Edit. It may be curious to look at some of the high points on these plots, corresponding to large yield $g(m)$ for some composite $m$ (compared to $g(m’)$ for neighboring $m’$). Some of these are $g(15015)=536=g(p_{1755\frac12})$ (though notation $p_{k\frac12}$ is in general ambiguous since it may denote any of several composite numbers between $p_k$ and $p_{k+1}$),
$g(19635)=656=g(p_{2225\frac12})$,
$g(25025)=837=g(p_{2763\frac12})$,
$g(35035)=1072=g(p_{3734\frac12})$,
$g(45045)=1288=g(p_{4677\frac12})$, and
$g(55055)=1537=g(p_{5595\frac12})$. All of these $m$ listed above except $19635$ are multiples of $1001=7\cdot11\cdot13$. More precisely, $15015=3\cdot5\cdot7\cdot11\cdot13$,
$19635=3\cdot5\cdot7\cdot11\cdot17$,
$25025=5^2\cdot7\cdot11\cdot13$,
$35035=5\cdot7^2\cdot11\cdot13$,
$45045=3^2\cdot5\cdot7\cdot11\cdot13$,
$55055=5\cdot7\cdot11^2\cdot13$. Clearly twin-primes has something to do with Scheherazade.
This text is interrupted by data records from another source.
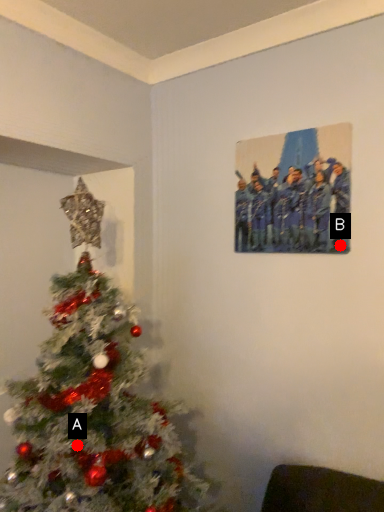
Question: Two points are circled on the image, labeled by A and B beside each circle. Which of the following is the closest to the observer?

Choices:
 (A) A is closer
 (B) B is closer

Answer: (A)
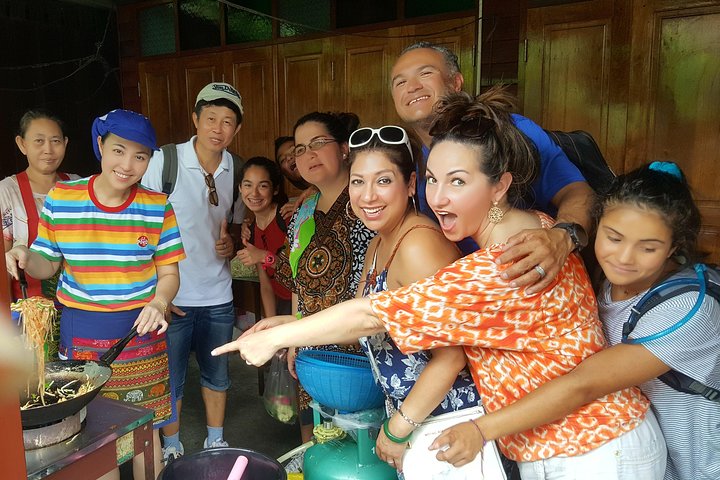
The width and height of the screenshot is (720, 480). I want to click on black floor, so click(x=266, y=436).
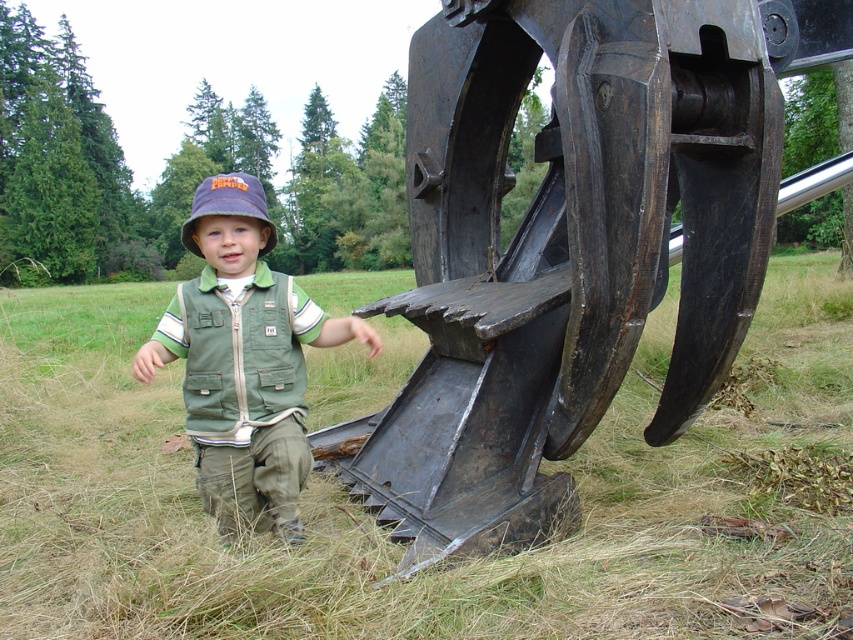
Who is taller, green grass at lower left or rusty metal claw at lower right?

rusty metal claw at lower right is taller.

Which is in front, point (202, 584) or point (519, 472)?

Point (202, 584) is in front.

The image size is (853, 640). I want to click on green grass at lower left, so click(x=390, y=528).

Is point (584, 157) positioned behind point (276, 234)?

No, (584, 157) is in front of (276, 234).

At what (x,y) coordinates should I click in order to perform the action: click on rusty metal claw at lower right. Please return your answer as a coordinate pair (x, y). Looking at the image, I should click on (572, 243).

Is green fabric vest at center above purple fabric bucket hat at center?

No.

Is green fabric vest at center further to the viewer compared to purple fabric bucket hat at center?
One may conjecture that when $m$ is highly composite (e.g. product of many, preferably different, small primes) then $g(m)$ is large. This is what the plots might suggest. (So called smooth numbers seem related, they have been studied for their applications in factoring algorithms, Wikipedia has a page on that.) One may look for a suitable sequence of odd integers, perhaps a sequence of suitably chosen(?) smooth numbers, say $\{m_i:i=1,2,3,\dots\}$ such that the plot of $g$, when restricted to these $m_i$ only, looks like a line, except that this “line” will have a “bigger slope” as compared to the “line” that goes with $g(p_k)$ for primes $p_k$.